The rest of the cast is completely on their game. It's probably a contender for the SAG Ensemble prize. Academy Award nominee Keira Knightley, as the feisty and fiery Joan Clark, is as loose and comfortable as I've ever seen her. She wears Joan like an old coat from the back of the closet. Remembering it fondly and seeing that it fits just perfect. She has all the things that make up an Oscar nominee; a scene that will likely bring you to tears, plenty of scenes that play as the comic relief in a dark tale, and being simply charming in every part of the film.

I don't know when it's going to happen but the world needs to make Matthew Goode a mega-star. In his brief time on-screen, Goode makes his mark, becoming essentially a co-anchor with Knightley of the supporting players, showcasing a reason to give this guy his own leading role sooner rather than later. As our resident sleazy authority figure, Charles Dance shows that he's still got it. Mark Strong and Allen Leech also deliver memorable, fascinating scenes, both getting an opportunity to shine.

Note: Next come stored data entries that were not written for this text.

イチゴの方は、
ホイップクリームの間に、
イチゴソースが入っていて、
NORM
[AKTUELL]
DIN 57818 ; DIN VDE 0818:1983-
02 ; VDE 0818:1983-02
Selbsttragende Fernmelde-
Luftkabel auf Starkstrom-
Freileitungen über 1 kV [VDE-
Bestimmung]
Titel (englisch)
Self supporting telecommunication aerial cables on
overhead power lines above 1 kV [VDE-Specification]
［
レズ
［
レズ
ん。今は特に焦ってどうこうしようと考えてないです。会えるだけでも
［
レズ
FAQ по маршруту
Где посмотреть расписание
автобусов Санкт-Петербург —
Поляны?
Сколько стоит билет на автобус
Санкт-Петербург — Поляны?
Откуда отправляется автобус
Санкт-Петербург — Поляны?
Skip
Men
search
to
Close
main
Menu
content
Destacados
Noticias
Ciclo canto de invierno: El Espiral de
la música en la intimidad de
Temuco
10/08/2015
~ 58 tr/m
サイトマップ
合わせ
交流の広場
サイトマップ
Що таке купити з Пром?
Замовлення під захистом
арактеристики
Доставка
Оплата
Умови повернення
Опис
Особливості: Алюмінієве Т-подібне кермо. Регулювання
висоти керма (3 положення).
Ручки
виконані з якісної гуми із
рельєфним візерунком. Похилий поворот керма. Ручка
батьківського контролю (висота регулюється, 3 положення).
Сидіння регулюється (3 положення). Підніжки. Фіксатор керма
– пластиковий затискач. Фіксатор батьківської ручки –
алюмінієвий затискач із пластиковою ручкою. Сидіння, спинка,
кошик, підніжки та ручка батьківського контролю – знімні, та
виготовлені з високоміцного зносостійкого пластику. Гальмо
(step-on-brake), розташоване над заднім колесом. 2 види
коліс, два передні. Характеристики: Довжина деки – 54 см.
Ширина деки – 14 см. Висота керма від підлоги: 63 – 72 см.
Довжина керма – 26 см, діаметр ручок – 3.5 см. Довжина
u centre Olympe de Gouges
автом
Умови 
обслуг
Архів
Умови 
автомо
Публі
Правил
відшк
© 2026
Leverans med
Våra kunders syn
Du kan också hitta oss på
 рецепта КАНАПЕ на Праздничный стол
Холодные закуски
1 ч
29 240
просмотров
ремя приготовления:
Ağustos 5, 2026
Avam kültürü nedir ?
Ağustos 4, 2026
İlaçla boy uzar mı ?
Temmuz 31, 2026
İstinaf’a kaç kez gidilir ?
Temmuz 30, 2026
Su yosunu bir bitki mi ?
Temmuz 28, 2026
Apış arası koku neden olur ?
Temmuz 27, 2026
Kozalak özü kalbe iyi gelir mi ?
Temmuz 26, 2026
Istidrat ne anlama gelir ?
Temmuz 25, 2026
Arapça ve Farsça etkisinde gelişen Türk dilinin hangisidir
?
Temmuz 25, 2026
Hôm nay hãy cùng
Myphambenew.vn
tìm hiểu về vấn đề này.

Technical merits are no shortage of excellence on display. Oscar- winning Editor William Goldenberg (Argo) shows that tension is his second language. Cutting the film to perfection, and forcing your heart into throat, this espionage thriller succeeds for general audiences because of Goldenberg's efforts. It's something that anyone can seek out and get fully immersed into. Alexandre Desplat tacks another impressive composition to his already thick resume. With films like The Grand Budapest Hotel already in his arsenal, I assume this to be another Oscar citation in his future. Shot by the talented Oscar Faura, responsible for painting the canvas that was J.A. Bayona's The Impossible, he utilizes the standard brilliance of capturing a moment. Knows when to pull back and get close. Let's not forget the Production and Costume Design by Maria Djurkovic and Sammy Sheldon Differ. Those two will surely be mentioned for the rest of the film year.

The Imitation Game is assertive and makes a serious claim as one of the best spy thrillers ever made. There are sub plots that all resonate and never feel forced. This will not only keep your tension level at a fever pitch but could leave you in tears to walk home with. It's a complete realistic view at the spy game that stands as one of the best films of the year and a performance for the ages from Benedict Cumberbatch. A captivating achievement that I'll likely remember for some time.